DATA LISTING Block Start

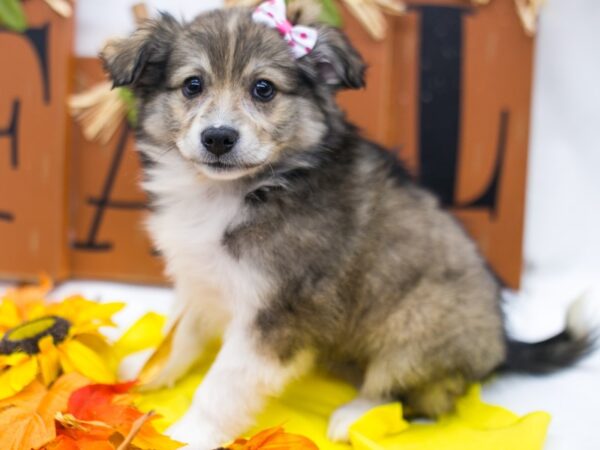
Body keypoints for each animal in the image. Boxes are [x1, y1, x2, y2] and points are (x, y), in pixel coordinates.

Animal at [102, 1, 592, 448]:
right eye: (193, 85)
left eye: (263, 89)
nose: (218, 138)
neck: (236, 191)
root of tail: (504, 343)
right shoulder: (201, 278)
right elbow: (179, 334)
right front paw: (147, 369)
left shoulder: (276, 315)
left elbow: (221, 385)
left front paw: (189, 435)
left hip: (415, 324)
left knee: (421, 395)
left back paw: (355, 417)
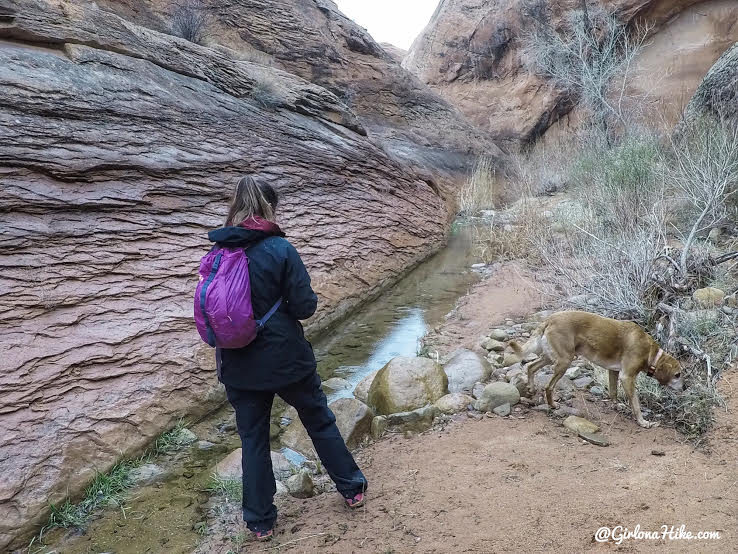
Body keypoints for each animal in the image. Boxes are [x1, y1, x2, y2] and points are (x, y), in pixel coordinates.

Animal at [508, 310, 680, 426]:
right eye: (678, 375)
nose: (684, 388)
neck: (651, 353)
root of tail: (550, 318)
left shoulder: (614, 371)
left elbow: (613, 392)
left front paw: (616, 405)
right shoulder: (627, 377)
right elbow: (636, 403)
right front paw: (642, 421)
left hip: (550, 358)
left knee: (531, 366)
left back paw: (531, 389)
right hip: (564, 361)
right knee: (548, 386)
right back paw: (552, 405)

DATA LISTING Block End

### THE TASK
If you see a picture in the listing, skip it while copying everything else exactly.

### ANSWER FOR THIS EXERCISE
Body keypoints for each animal in the image. Boxes are [x1, y1, x2, y2] and points are (x, y), in pixel coordinates.

Animal at [102, 1, 592, 448]:
right eye: (193, 85)
left eye: (263, 89)
nose: (218, 138)
neck: (236, 191)
root of tail: (504, 343)
right shoulder: (201, 278)
right elbow: (179, 334)
right front paw: (147, 369)
left shoulder: (276, 315)
left elbow: (221, 385)
left front paw: (189, 435)
left hip: (415, 324)
left knee: (421, 395)
left back paw: (355, 417)
Body keypoints for each animal in the image. Boxes are [x1, y1, x2, y2] and points are (x, y), in pixel coordinates.

Animal at [508, 310, 680, 426]:
right eye: (678, 375)
nose: (684, 388)
neck: (651, 353)
root of tail: (550, 318)
left shoulder: (614, 371)
left elbow: (613, 392)
left front paw: (616, 405)
right shoulder: (627, 377)
right elbow: (636, 403)
right front paw: (642, 421)
left hip: (550, 358)
left knee: (531, 366)
left back paw: (531, 389)
right hip: (564, 361)
right knee: (548, 386)
right back paw: (552, 405)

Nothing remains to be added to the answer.